Important factors to take into consideration

Every woman is different. Your pain may be much worse or much milder than the woman in the room next door to you. Preexisting medical conditions and complications during labor can cause alterations to your original plan. If this happens, it is NOT a failure on your part. Many women make a firm decision early on to avoid all medical labor pain relief, yet the pain becomes too intense to hold out. Others decide early on that an epidural is the way to go, yet change their mind when they realize the labor pain isn’t nearly as bad as they thought it would be.

It is okay to change your mind. The goal is to be as educated as possible about your options so that if you do change your mind, you know what to expect. It may help to create a labor pain management plan long before you feel those first signs of labor. Research all your options, then create a list of your preferred pain relief options in descending order. For example, start with self-soothing techniques or another form of natural labor pain management. If something comes up and you need medical intervention, tell your doctor which you’d prefer.

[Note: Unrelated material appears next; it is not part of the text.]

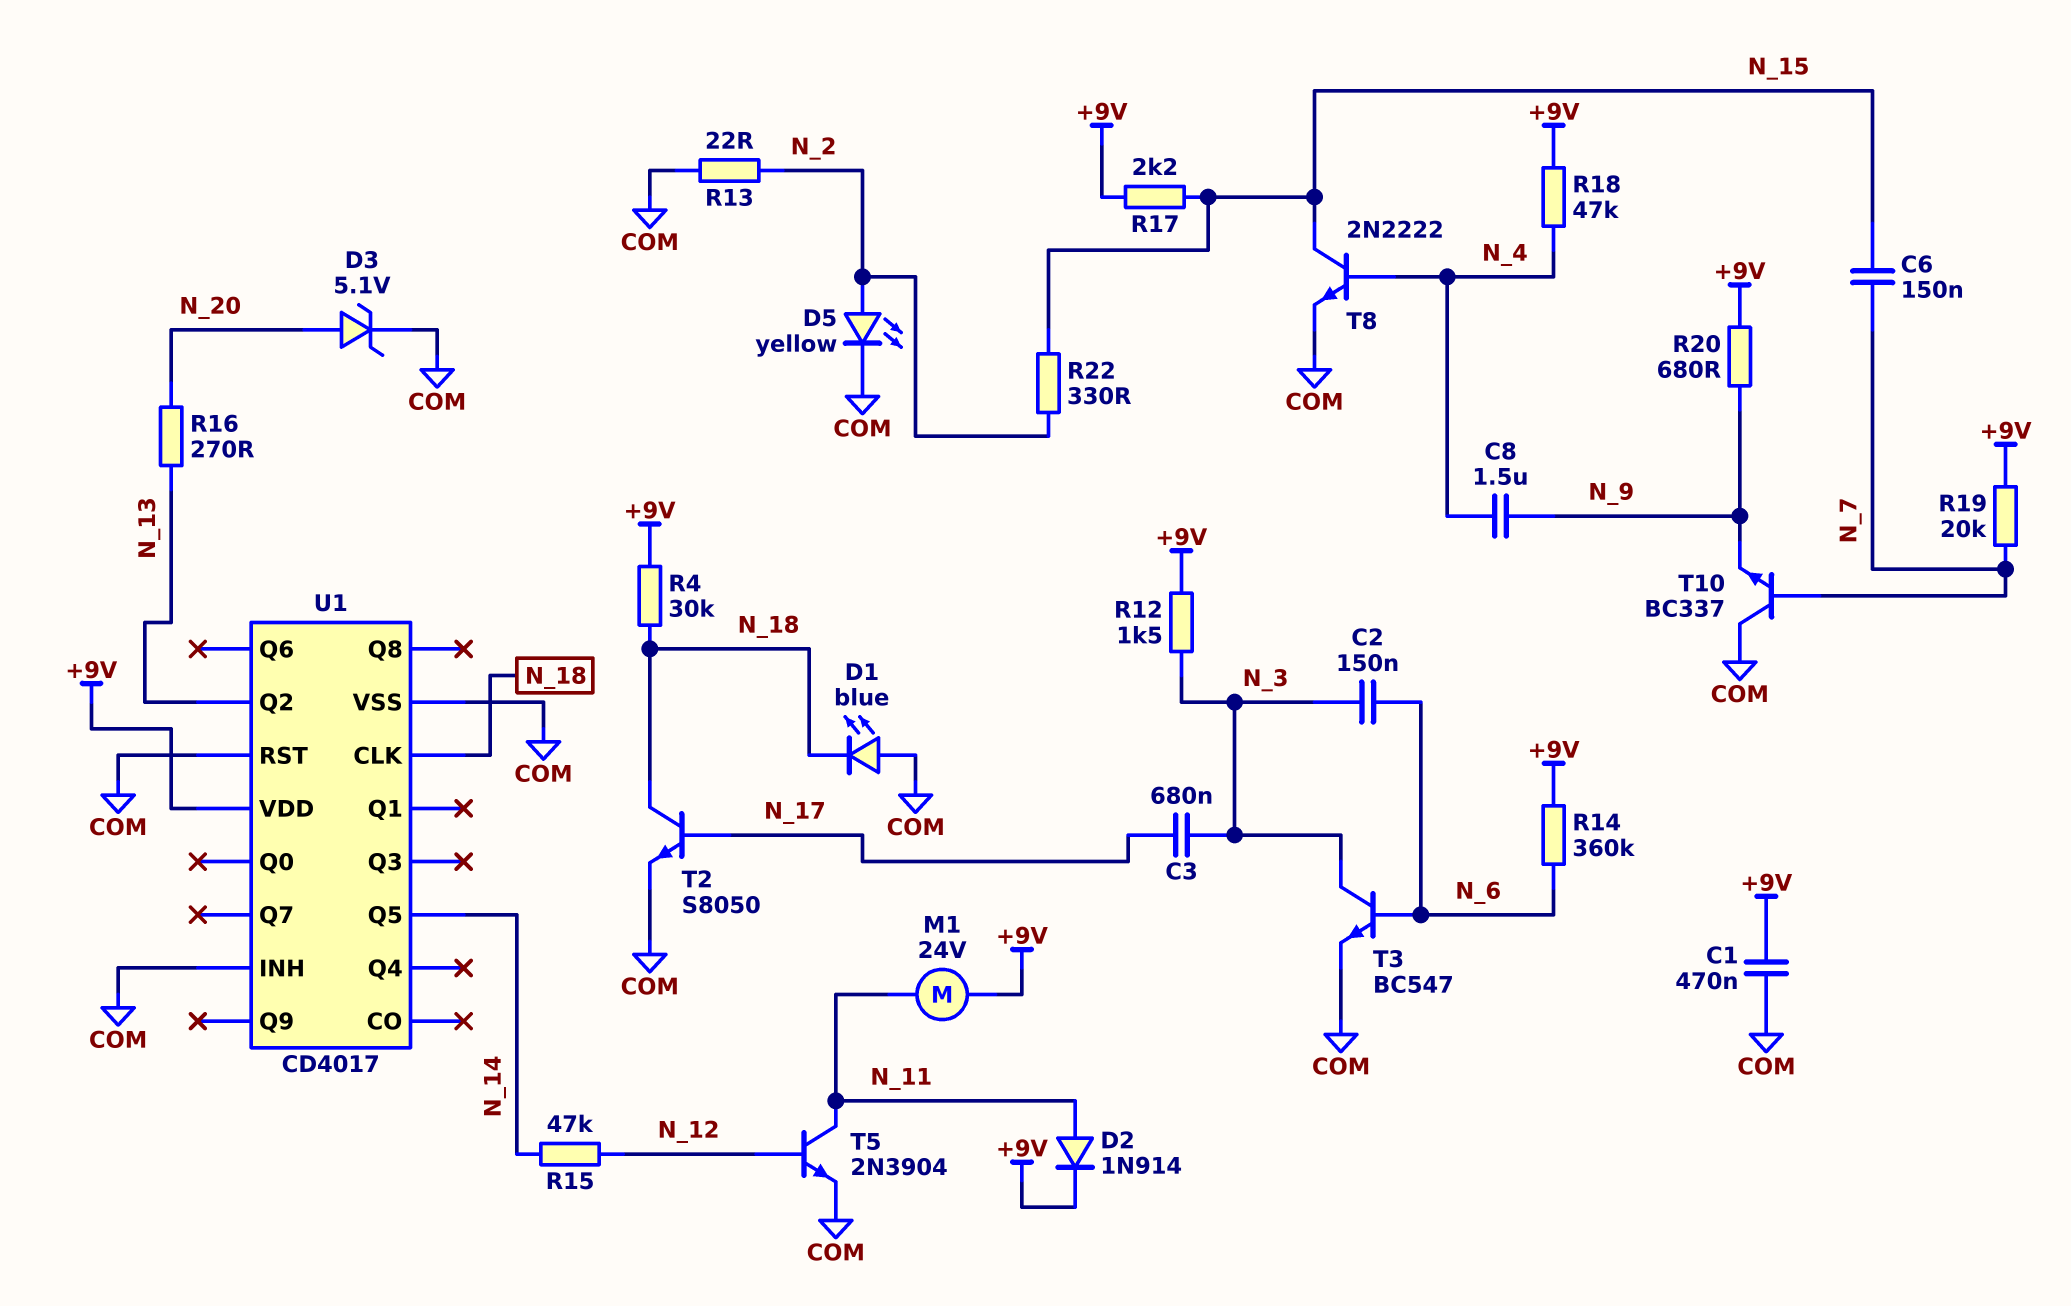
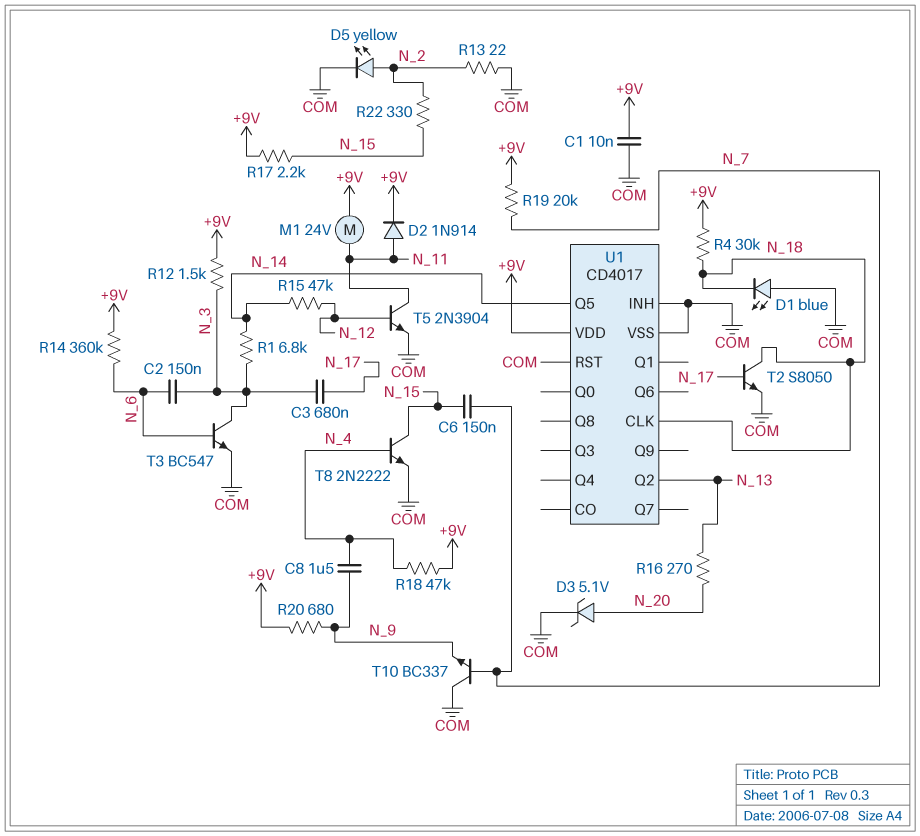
C1: 470nF (+9V, COM) -> 10nF (+9V, COM)
R1: none -> 6.8k (N_3, N_14)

One more thing, and this is important: this article is not intended as medical advice. Talk to your doctor about which options are available to you based on your own medical history. Never, ever, ever take medical advice from the internet. Use it as a guideline to help you start a conversation with your doctor and to educate yourself, but don’t let it be your deciding factor.

What labor pain relief method did you use during your delivery? Was it effective? We’d love to hear from you!

8 thoughts on “Labor Pain Relief: Understanding Your Options”

  1. I think medical interventions are unnecessary in about 95% of births, women’s bodies know what to do, but we are told by TV and OBs that we have to have this or that. It’s really sad that women don’t even try to birth without interventions these days. However, when they are truly needed it’s nice to have several options.

  2. I have had both of my children naturally and pray that I can make it there with 3.0. I was able to walk and hold the baby right away. Each person is so different and for me the hardest was the last hour during my transition from a 6-10 in dilating (which happened in about 15 minutes).

  3. I had both a natural and one with an epidural. My natural childbirth was by far the easiest one. Less recovery time and quicker delivery. My sons birth was long and a struggle.!

  4. I fall into that category of people who thought there were only 2 options. This is super informative and something that all expecting moms should know about.

  5. Very informative! There really are lots of labor pain options, but I don’t think a lot of pregnant women realize this. Often time they only know what their doctor shares with them. It’s always good to look at your options and then make an informed decision.

  6. I was in labor with my twins for 24 hours, the first 12 I used HypnoBirthing and massage which worked to a point, but once I got pitocin I got an epidural. Good thing, as my twins were 4 hours apart.